2007-04-19 16:46:25 | 本・小説
 『家なき娘』がやって来るまで、別の本に挑戦中。エリザベス・コストヴァ『ヒストリアン』1,2(実際はローマ数字、日本放送出版協会)です。見返しのアオリを読んで、てっきり現代→異世界のファンタジーだと思って読み始めましたが、違ってました。回想や手紙、手記の形を取った歴史ミステリのようです。「母のいない16歳の少女が父の失踪の謎を追って……」ってこれ、↑んなファンタジーのテンプレートではないかと。
 題材はドラキュラ伝説、といっても『吸血鬼カーミラ』のようなおどろおどろしいものではなくて、歴史学者が資料や伝説から謎を解いていくといったもの。簡単に言うと『ダ・ヴィンチ・コード』のドラキュラ版かな? いやほんと、読みながら路線が似てるなあと思って。
 いつものようにレビューは置いとくとして、ざっと読んだ感想を。これから読む方はバレ部分にご注意。

 『ダ・ヴィンチ……』に似ていると言いましたが、あれよりもずっと筋立てはしっかりしています。ただテンポのせいかひどく長く感じました。あとがきには映画化予定と書いてありましたが、いいとこ取りする巧い脚本家が当たれば、派手さはないけれどいい作品になるかも。ですが、三つの時制(ロッシの過去、ヒロイン両親の出会いの時代、ヒロイン16歳)が混在するので映画にはしにくくないかな? 読んでいる方はそれほど難しくなかったのですが。
 これも同じように比較してしまいますが、こっち世界の者にはドラキュラ、ドラゴン、ヴラド・ツェペシュ、ギリシア正教、等々の予備知識があまりないのでイメージしにくいところがありますね。邦訳のときに、もっとこのあたりを脚注その他でいれてもらうと助かったのですが……。まあ、そのあたりピンと来なくても、面白くはありました。

提供情報.
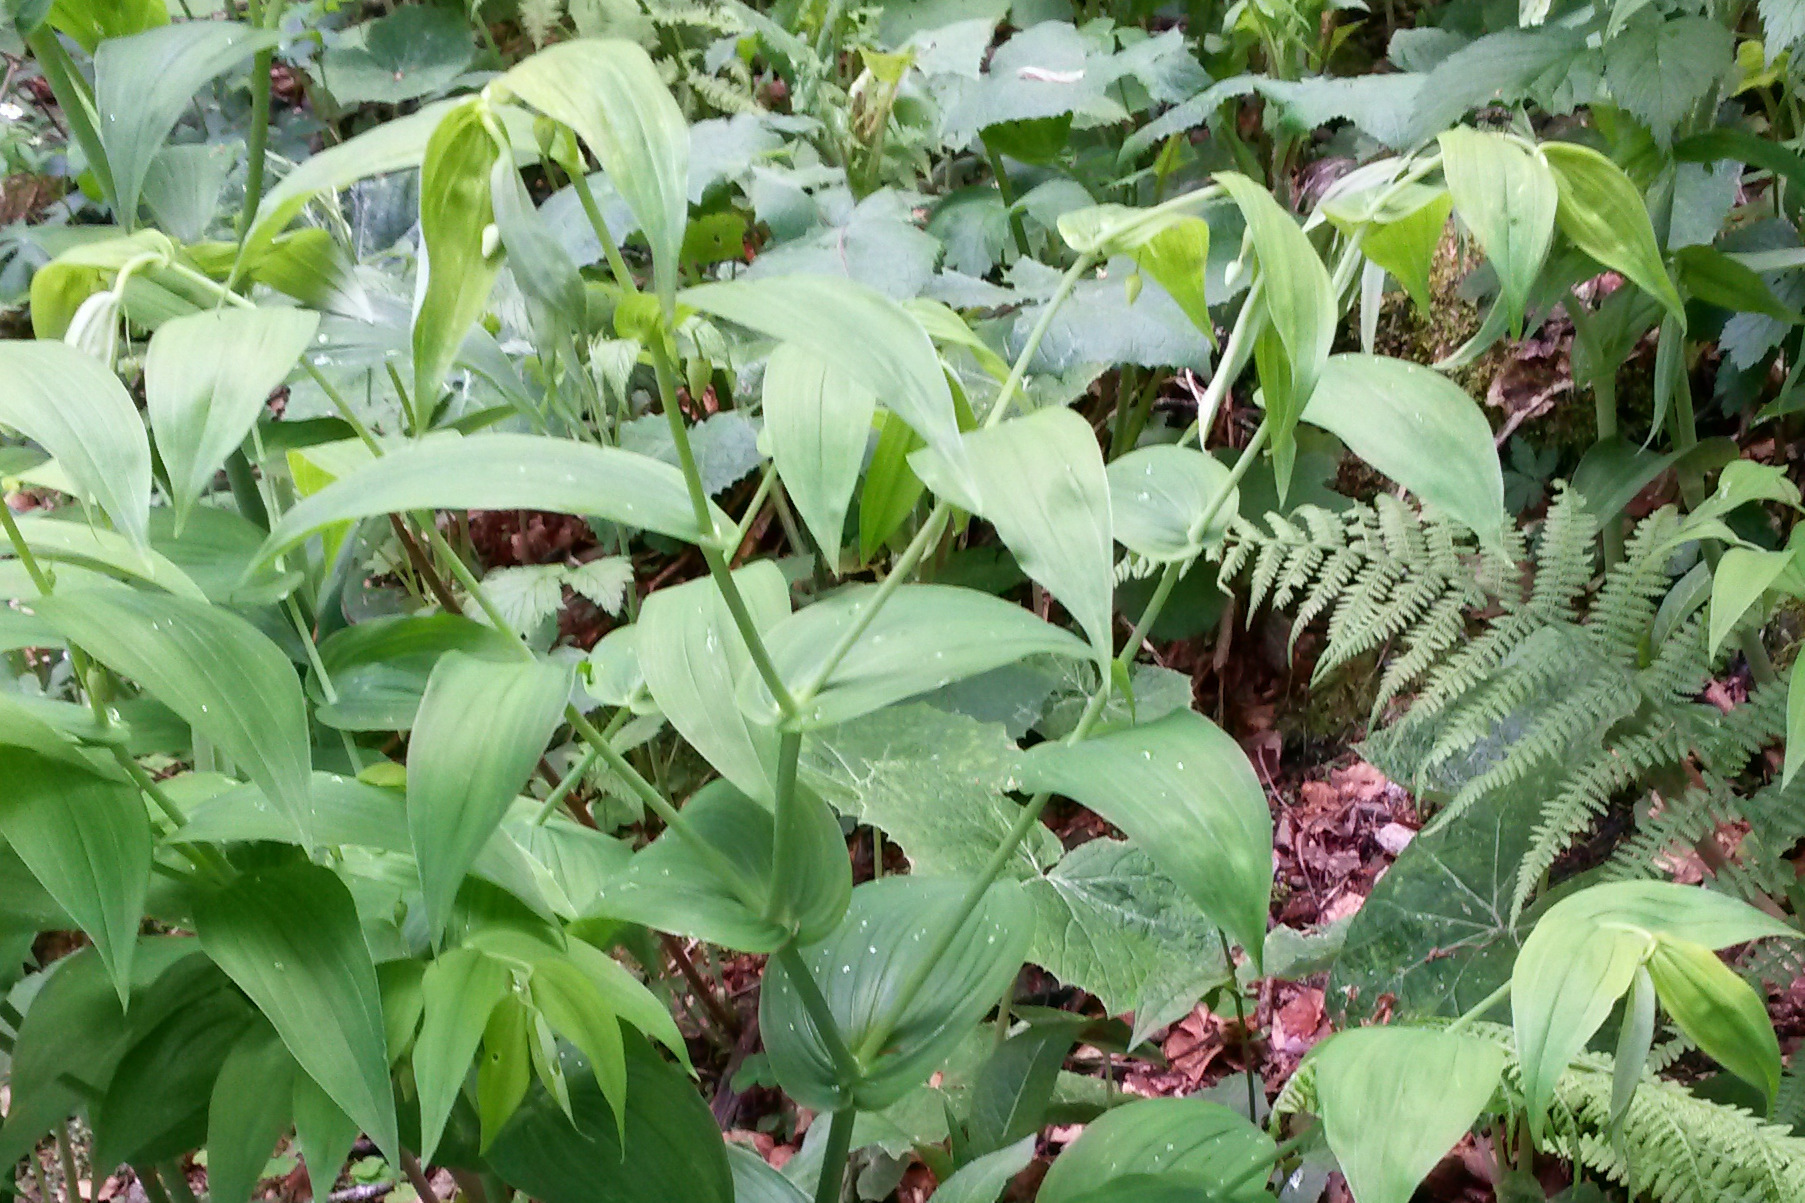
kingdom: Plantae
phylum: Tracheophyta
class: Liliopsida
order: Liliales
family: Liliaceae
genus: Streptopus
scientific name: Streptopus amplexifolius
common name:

問題.
『ヒストリアン』の感想について、次の問いに答えてください。
1. 筆者は読み始める前、この本をどんな話だと思っていましたか。
2. この本の題材になっている伝説は何ですか。
3. 映画にしにくいと筆者が考える理由として挙げられている三つの時制は何ですか。

解答.
1. 現代から異世界へ行くファンタジー
2. ドラキュラ伝説
3. ロッシの過去、ヒロインの両親の出会いの時代、ヒロインが16歳のとき